# Week 9 - Human Visual System

The human visual system has three main levels or stages:  
1. FEATURES - Parallel processing to extract low-level properties: colour, texture, lines and movement.  
2. PATTERNS - Rapid serial processing divides the visual field into regions of similar colour or texture and achieves 'proto-object' recognition of surfaces, boundaries and relative depth. This is driven both top-down by visual attention and bottom-up by low-level properties.  
3. MEMORY - Visual working memory: object recognition & attention.

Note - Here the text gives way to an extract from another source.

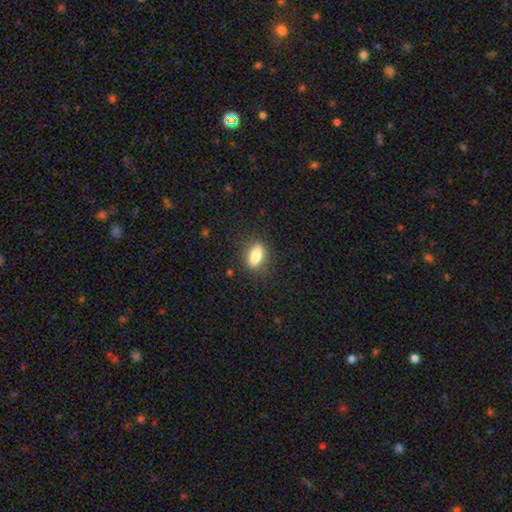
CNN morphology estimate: type=smooth (82%); roundness=in between (81%); merging=none (84%).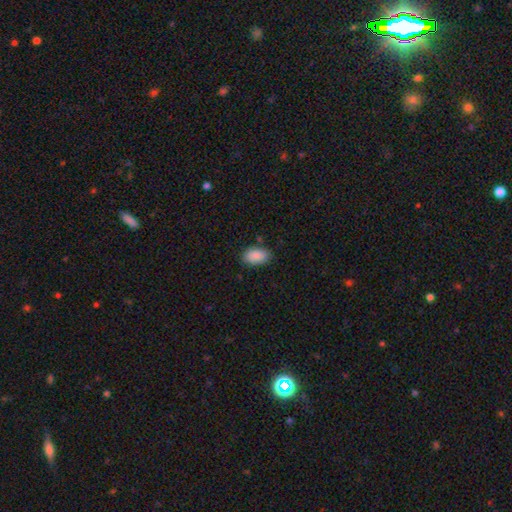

This is under conscious control.  

## Stage 1: FEATURES - Low-level properties
### The eye
Light enters the human eye through the pupil and then passes through the lens which focuses the (inverted) image onto the retina at the back of the eye. The retina contains two kinds of light-sensitive cells: rods and cones. There are about 100-120 million rods and 6 million cones. Rods are very sensitive to light but only see in monochrome and are not very acute. Cones are less sensitive and do not work well at night, but they see colour and are more acute. Cones are primarily responsible for daytime vision.  

### Marks and channels
Graphics are made up of marks, the basic graphical elements such as a glyphs, lines and regions. A mark's visual appearance and spatial attributes such as position, shape and size are given by visual variables. Information graphics map data attributes to these visual variables. Low-level visual processing uses different neural pathways to process different visual variables. These pathways are often called visual channels. Different pathways are used to detect motion, orientation, texture, colour and size. This means that these channels are perceptually distinct.  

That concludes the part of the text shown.